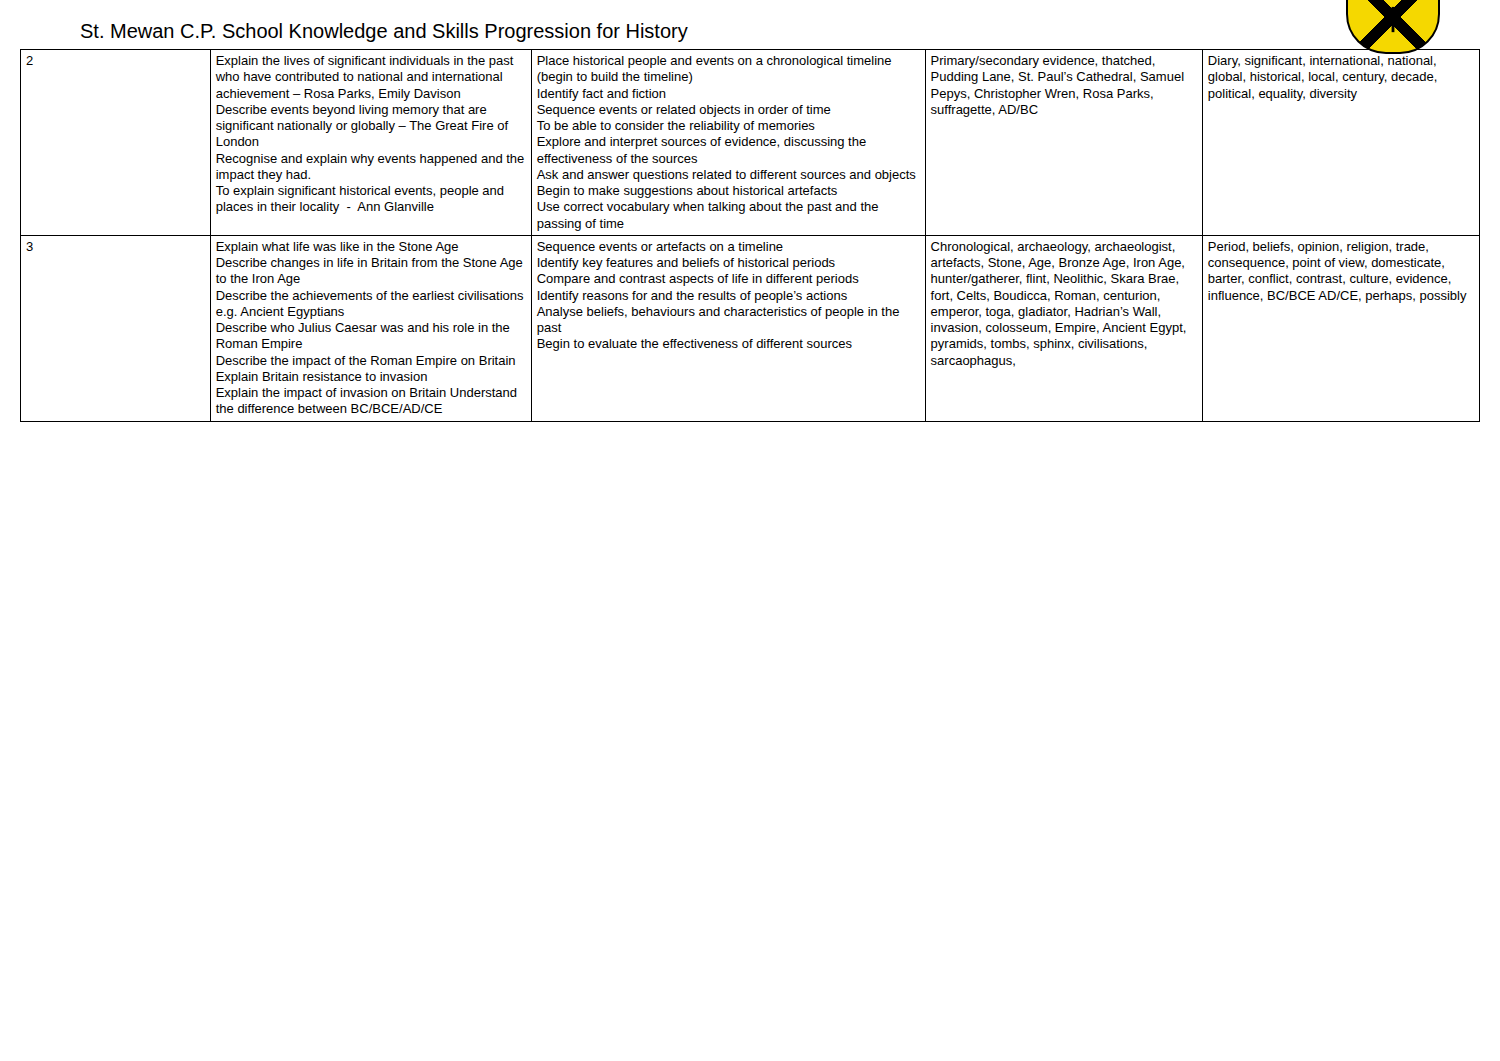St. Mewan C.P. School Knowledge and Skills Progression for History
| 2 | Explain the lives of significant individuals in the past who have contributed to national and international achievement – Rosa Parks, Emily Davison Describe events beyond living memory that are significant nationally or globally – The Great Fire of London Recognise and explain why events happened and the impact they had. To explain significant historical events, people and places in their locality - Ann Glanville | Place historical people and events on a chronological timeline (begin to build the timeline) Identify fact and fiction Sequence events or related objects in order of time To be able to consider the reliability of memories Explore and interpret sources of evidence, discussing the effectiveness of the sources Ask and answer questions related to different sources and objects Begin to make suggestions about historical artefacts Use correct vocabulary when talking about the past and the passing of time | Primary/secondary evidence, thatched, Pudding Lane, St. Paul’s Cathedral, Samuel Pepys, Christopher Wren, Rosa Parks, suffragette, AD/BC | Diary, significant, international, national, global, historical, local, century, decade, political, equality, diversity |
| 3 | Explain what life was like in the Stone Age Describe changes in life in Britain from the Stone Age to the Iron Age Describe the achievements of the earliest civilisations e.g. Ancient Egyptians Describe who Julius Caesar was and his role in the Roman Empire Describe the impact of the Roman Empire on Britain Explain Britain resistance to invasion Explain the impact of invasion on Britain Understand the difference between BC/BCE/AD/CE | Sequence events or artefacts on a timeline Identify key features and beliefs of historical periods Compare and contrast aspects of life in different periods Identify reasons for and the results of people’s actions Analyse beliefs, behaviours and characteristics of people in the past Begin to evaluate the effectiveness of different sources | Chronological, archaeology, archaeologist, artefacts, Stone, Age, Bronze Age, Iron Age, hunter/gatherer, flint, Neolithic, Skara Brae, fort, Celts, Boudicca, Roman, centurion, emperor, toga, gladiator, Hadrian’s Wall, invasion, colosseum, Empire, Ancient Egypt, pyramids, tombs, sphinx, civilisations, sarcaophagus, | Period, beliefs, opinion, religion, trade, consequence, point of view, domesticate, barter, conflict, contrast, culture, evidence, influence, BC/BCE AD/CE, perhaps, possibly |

☆ ☆ ☆ ☆ ☆ ☆ ☆

DIRECTIONS FOR THIS TASK: Would you retype every line shown above exactly, leaving the pictures aside?

FINISHED EXERCISE:
St. Mewan C.P. School Knowledge and Skills Progression for History
| 2 | Explain the lives of significant individuals in the past who have contributed to national and international achievement – Rosa Parks, Emily Davison Describe events beyond living memory that are significant nationally or globally – The Great Fire of London Recognise and explain why events happened and the impact they had. To explain significant historical events, people and places in their locality - Ann Glanville | Place historical people and events on a chronological timeline (begin to build the timeline) Identify fact and fiction Sequence events or related objects in order of time To be able to consider the reliability of memories Explore and interpret sources of evidence, discussing the effectiveness of the sources Ask and answer questions related to different sources and objects Begin to make suggestions about historical artefacts Use correct vocabulary when talking about the past and the passing of time | Primary/secondary evidence, thatched, Pudding Lane, St. Paul’s Cathedral, Samuel Pepys, Christopher Wren, Rosa Parks, suffragette, AD/BC | Diary, significant, international, national, global, historical, local, century, decade, political, equality, diversity |
| 3 | Explain what life was like in the Stone Age Describe changes in life in Britain from the Stone Age to the Iron Age Describe the achievements of the earliest civilisations e.g. Ancient Egyptians Describe who Julius Caesar was and his role in the Roman Empire Describe the impact of the Roman Empire on Britain Explain Britain resistance to invasion Explain the impact of invasion on Britain Understand the difference between BC/BCE/AD/CE | Sequence events or artefacts on a timeline Identify key features and beliefs of historical periods Compare and contrast aspects of life in different periods Identify reasons for and the results of people’s actions Analyse beliefs, behaviours and characteristics of people in the past Begin to evaluate the effectiveness of different sources | Chronological, archaeology, archaeologist, artefacts, Stone, Age, Bronze Age, Iron Age, hunter/gatherer, flint, Neolithic, Skara Brae, fort, Celts, Boudicca, Roman, centurion, emperor, toga, gladiator, Hadrian’s Wall, invasion, colosseum, Empire, Ancient Egypt, pyramids, tombs, sphinx, civilisations, sarcaophagus, | Period, beliefs, opinion, religion, trade, consequence, point of view, domesticate, barter, conflict, contrast, culture, evidence, influence, BC/BCE AD/CE, perhaps, possibly |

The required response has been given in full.